_MATERIAL TO PROCESS_.

━━━━

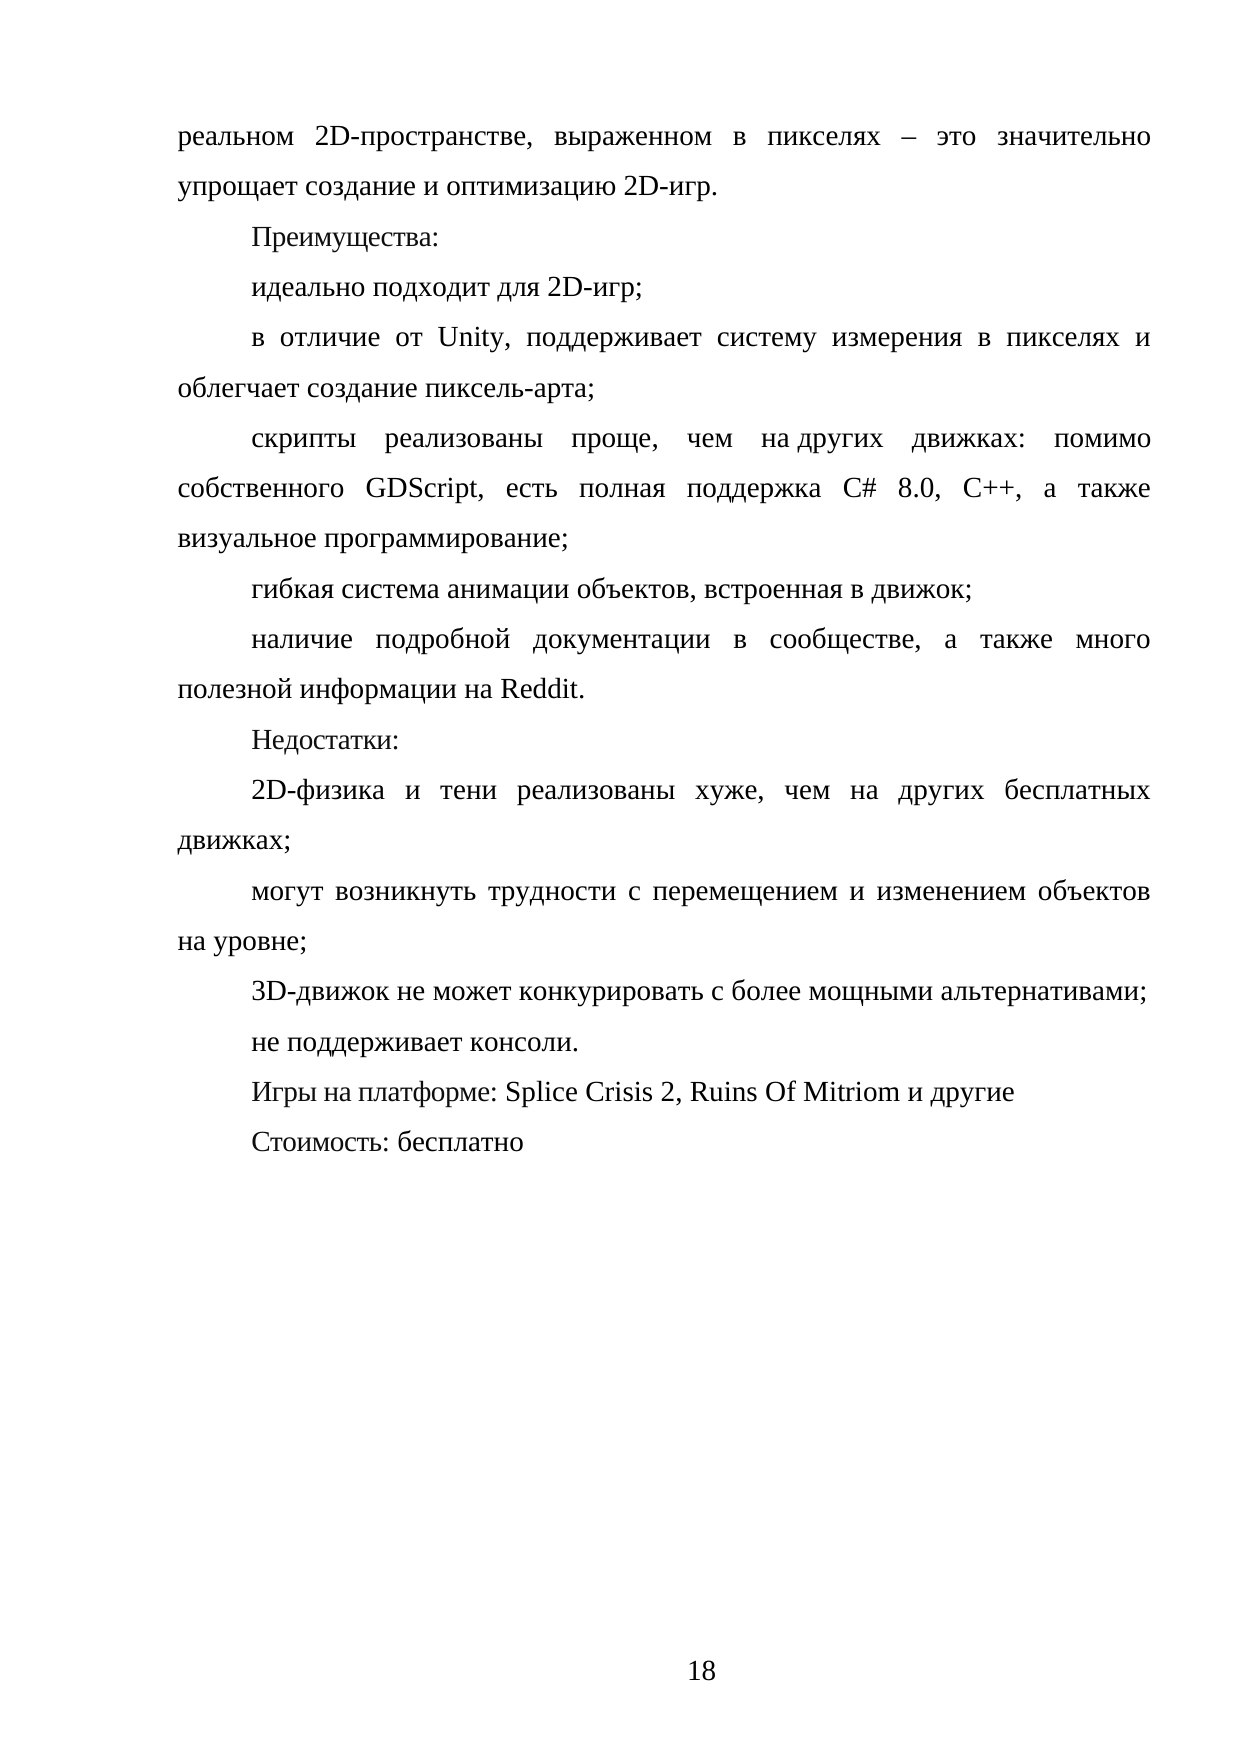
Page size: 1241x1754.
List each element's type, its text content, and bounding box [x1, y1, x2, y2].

text Стоимость: бесплатно [177, 1124, 1152, 1158]
text Преимущества: [177, 219, 1152, 252]
text 3D-движок не может конкурировать с более мощными альтернативами; [177, 973, 1152, 1007]
text наличие подробной документации в сообществе, а также много полезной информации на Reddit. [177, 621, 1152, 705]
text 2D-физика и тени реализованы хуже, чем на других бесплатных движках; [177, 772, 1152, 856]
text не поддерживает консоли. [177, 1024, 1152, 1057]
text могут возникнуть трудности с перемещением и изменением объектов на уровне; [177, 873, 1152, 957]
text Игры на платформе: Splice Crisis 2, Ruins Of Mitriom и другие [177, 1074, 1152, 1108]
text гибкая система анимации объектов, встроенная в движок; [177, 571, 1152, 604]
text Недостатки: [177, 722, 1152, 755]
text в отличие от Unity, поддерживает систему измерения в пикселях и облегчает создание пиксель-арта; [177, 319, 1152, 403]
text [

━━━━

_HOW TO COMPLETE THIS TASK_. The records above must be repeated in full and exactly, but without any of the pictures.

_FINISHED EXERCISE_.
Page size: 1241x1754.
List each element's type, its text content, and bounding box [x1, y1, x2, y2].

text Стоимость: бесплатно [177, 1124, 1152, 1158]
text Преимущества: [177, 219, 1152, 252]
text 3D-движок не может конкурировать с более мощными альтернативами; [177, 973, 1152, 1007]
text наличие подробной документации в сообществе, а также много полезной информации на Reddit. [177, 621, 1152, 705]
text 2D-физика и тени реализованы хуже, чем на других бесплатных движках; [177, 772, 1152, 856]
text не поддерживает консоли. [177, 1024, 1152, 1057]
text могут возникнуть трудности с перемещением и изменением объектов на уровне; [177, 873, 1152, 957]
text Игры на платформе: Splice Crisis 2, Ruins Of Mitriom и другие [177, 1074, 1152, 1108]
text гибкая система анимации объектов, встроенная в движок; [177, 571, 1152, 604]
text Недостатки: [177, 722, 1152, 755]
text в отличие от Unity, поддерживает систему измерения в пикселях и облегчает создание пиксель-арта; [177, 319, 1152, 403]
text [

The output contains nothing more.